The mandate of the taskforce was to provide legal guidance on what laws are necessary to facilitate HIV prevention, treatment and care. I was the chair of that taskforce. In 2000, we began our work and completed a report in July 2002. At the time, we identified three key issues that could be addressed: i) Stigma and discrimination were factors that escalated the spread to HIV ii) There was a need to address issues of access to HIV prevention, treatment and care services iii) Access to justice for people living with and/or affected by HIV as a means to improve the national response. After the submission of the report, the drafting of the HIV/AIDS Prevention and Control Act began and was passed in 2006. This Tribunal was enshrined in the said Act and, in June 2011, the Tribunal members were sworn in.

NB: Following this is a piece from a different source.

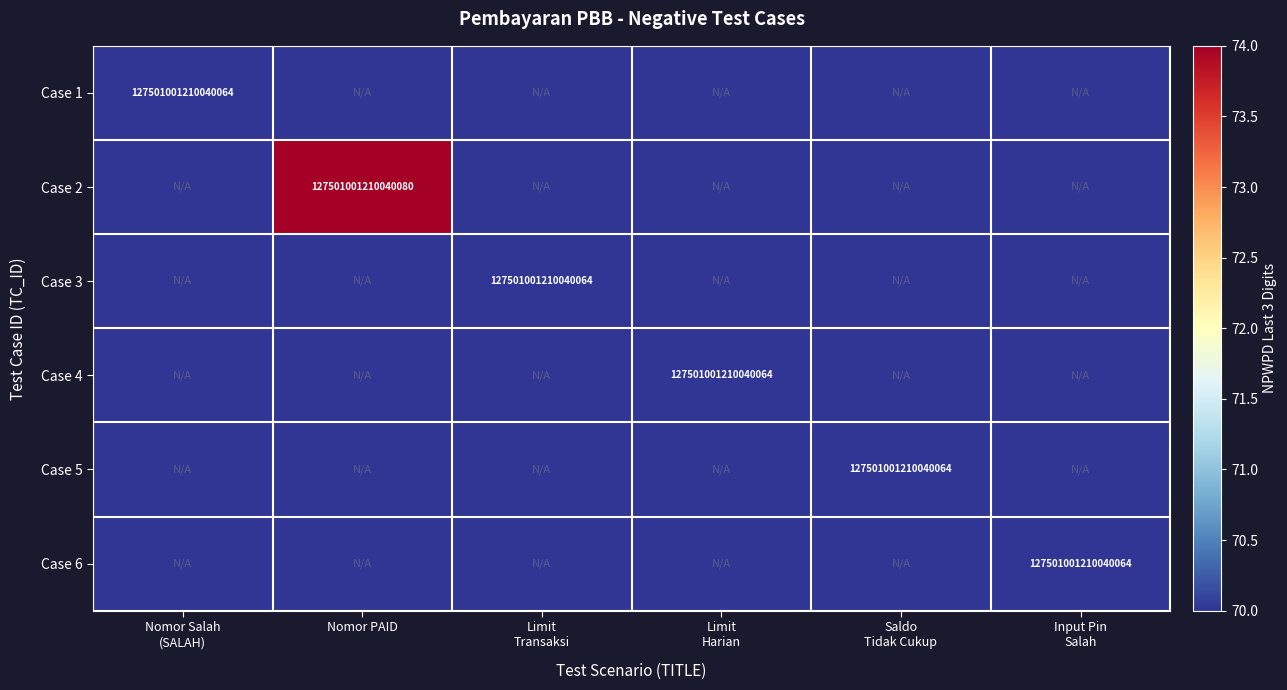

Which series changed the most between Limit Transaksi and Limit Harian?

Case 3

*Object and purpose of Kenya’s HIV and AIDS Prevention and Control Act of 2006:
(a) Promote public awareness about the causes, modes of transmission, consequences, means of prevention and control of HIV and AIDS;
(b) Extend to every person suspected or known to be infected with HIV and AIDS full protection of his human rights and civil liberties by:
- (i) Prohibiting compulsory HIV testing save as provided in this Act;
- (ii) Guaranteeing the right to privacy of the individual;
- (iii) Outlawing discrimination in all its forms and subtleties against persons with or persons perceived
or suspected of having HIV and AIDS;
- (iv) Ensuring the provision of basic health care and social services for persons infected
with HIV and AIDS;
(c) Promote utmost safety and universal precautions in practices and procedures that carry the risk of HIV transmission; and
(d) Positively address and seek to eradicate conditions that aggravate the spread of HIV infection.